After surpassing all previous Netflix records (eat your heart out, “Bridgerton”) with an audience of 111 million globally since its Sept. 17 release, the Korean dystopian drama has, as to be expected, exploded into a real-life phenomenon — with weird and wacky, sometimes disappointing or occasionally dangerous results.
St. John’s Hotel in Gangwon Province has partnered with a ticketing vendor to produce an event of outdoor games as seen in “Squid Game,” including a very real prize of 5 million won ($4,215), the Korea Times reported Thursday.
The field day-like event would take place Oct. 24; however, local officials have issued an order to cancel the games as they would violate social distancing restrictions in the city of Gangneung.
“Squid Game,” starring an all-Korean cast, tells the story of a group of hard-pressed contestants picked to play in a tournament of deadly children’s games in a bid to win life-changing sums of money.
If permitted, contestants of all ages, hotel guests or not, would participate in a series of four games as seen on the show, to take place in a pine tree forest on hotel grounds: tug of war, the traditional Korean paper-flipping game ttakji chigi, the tasty dalgona cookie challenge and the nightmarish “Red Light, Green Light.” No details as to whether a giant, creepy doll will be involved.
Chosen players would receive the characteristically mysterious business card with a phone number for a host who would give them instructions on how to play — as depicted in the show. They also warned that those who break rules will be eliminated, “though not literally as in the series,” according to Korea Times.
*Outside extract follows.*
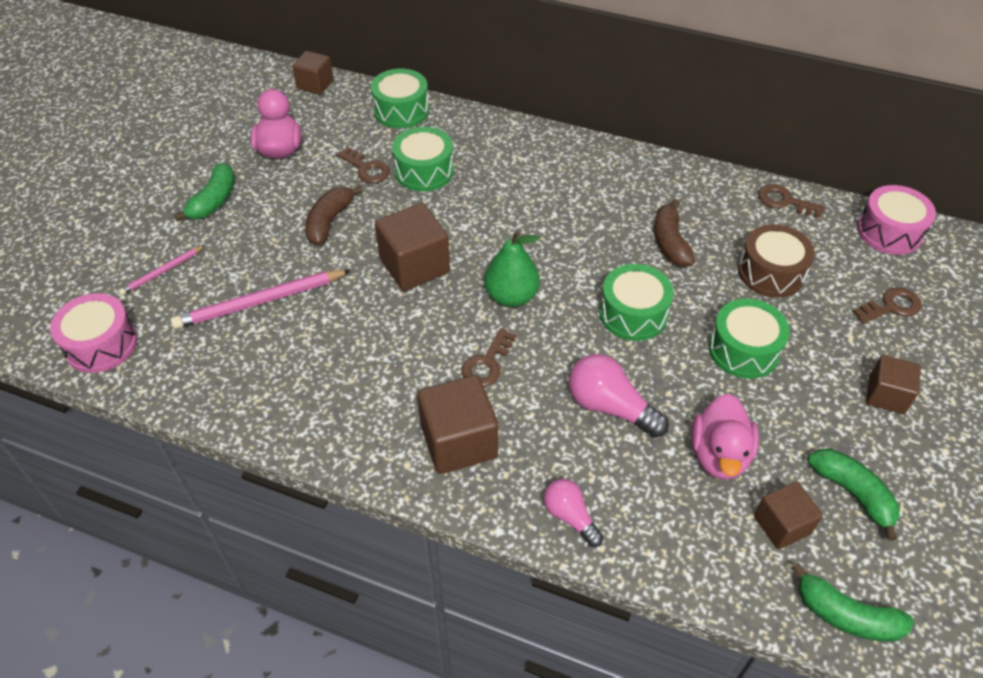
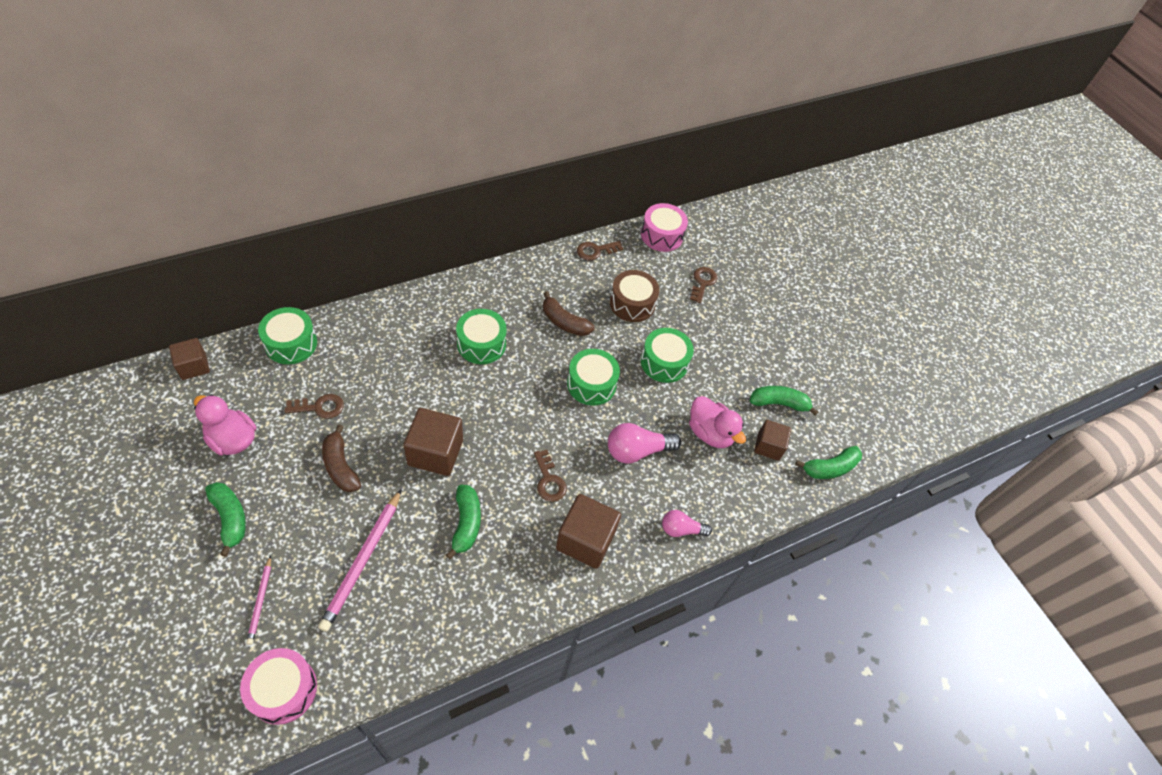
camera: 55 degrees left, 5 degrees up
(371, 339) = (466, 523): none -> green banana
(424, 171) = (363, 380): green drum -> green drum (481, 344)
(511, 296) = (516, 426): green pear -> none
(886, 395) = (745, 337): brown cube -> none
As in the show, the anonymous host will also be revealed once a winner is crowned.
But the local authorities in Gangneung said there are rules against the gathering of more than eight people, regardless of vaccination and health status.
Registration for the games, which costs 10,000 won ($8.40) in advance, closed as of Wednesday, according to Instagram. The event was already sold out by the time the city issued their order, according to a hotel staffer who spoke to the Korean Times, adding in a statement from St. John’s Hotel that talks are underway to discuss cancellation or modifying the games to comply with city codes.
They may look to yet another “Squid Game”-like tournament to begin Oct. 16 at a campground in Wonju, Gangwon Province, Korea Times also reported. Organized by the online game platform Frip, games are scheduled with a limited number of players in compliance with public health restrictions.
The winner of Frip’s real-life games would receive 45,600 points — a nod to the 45.6 billion won award for the fictional series winner — to be used on their site.